***** EXCERPT PROVIDED *****

Today, a significant share of corporate funds is spent on the implementation, upgrading and maintenance of an information system (IS). Recent studies show that in 2001 the IS budget of companies worldwide accounted for an averaged 8.8% of total corporate revenues (cf. CSC, 2001). Consequently, a thorough evaluation of investments in information systems before, during and after the implementation of a project is important. However, the normative literature reports a great deal of difficulty in the appraisal of these investments (cf. Irani, 2002:11). Although IS evaluation has been an issue for both academics and managers for more than three decades now, there are still serious concerns about how to select projects for investments, how to control the development and how to measure benefits after the implementation (cf. Farbey, 1999:189). This concern has been matched by increased research activity which prevailed through two broad streams. The first stream aimed to directly measure the payoff of IS investments for companies and came to mixed conclusions (cf. Dehning and Richardson, 2002:8). The second stream addressed the question of how IS investments can actually be assessed by decision-makers and particularly focussed on the research of evaluation criteria, evaluation methods and the very nature of the evaluation process (cf. Avgerou, 2000:570).
Of late, several deficiencies in the field of evaluation methods have induced calls for in-depth research. Academics have criticised the current state of the field as being immature and fragmented (cf. Mahmood and Szewczak, 1999:491) and have thus demanded “an overview of the whole panoply of evaluation methods, together with ... the assumptions they depend on ...[in order to enable]... the identification of gaps.” (Farbey, Land and Targett, 1999: 205). Another concern is a growing mismatch of theory and practice of IS evaluation (cf. Arribas and Inchusta, 1999:151). Although more than 50 techniques for the evaluation prior to implementation (ex-ante evaluation) have been suggested by the academic literature, managers still draw some of their IS investment decisions on so-called “acts of faith”, i.e. on their intuition and instincts (cf. Renkema and Berghout, 1997:1; Fitzgerald, 1998:16). These are worrying phenomena for proponents of rational decision-making.
Therefore, a critical analysis on the potential of the proposed methods, also with regard to their role in evaluation practice, is desirable. This is the purpose of this thesis which particularly addresses the following research problems:
(1) What approaches are available for the ex-ante evaluation of investments in information systems? What are their strengths and weaknesses and to what extent are they usable in practice?

***** SOURCE MATERIAL *****

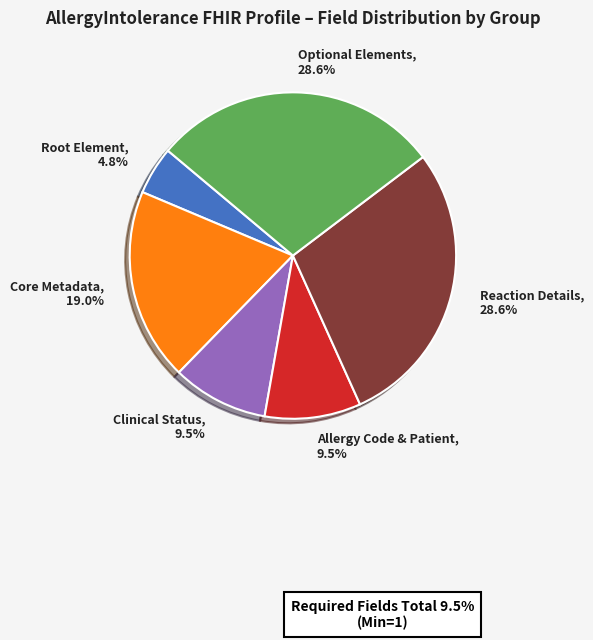

Is there any slice that represents more than half of the pie?

No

*****

◆ **TASKS TO PERFORM**
A – From the passage on information system evaluation, repeat word for word the part that opens with the words containing "Therefore, a critical" and closes with "usable in practice?".
B – In the passage on information system evaluation, list every citation dated 1999, with its page number.

◆ **YOUR WRITTEN ANSWERS**
A –
Therefore, a critical analysis on the potential of the proposed methods, also with regard to their role in evaluation practice, is desirable. This is the purpose of this thesis which particularly addresses the following research problems:
(1) What approaches are available for the ex-ante evaluation of investments in information systems? What are their strengths and weaknesses and to what extent are they usable in practice?

B –
- Farbey, 1999:189
- Mahmood and Szewczak, 1999:491
- Farbey, Land and Targett, 1999:205
- Arribas and Inchusta, 1999:151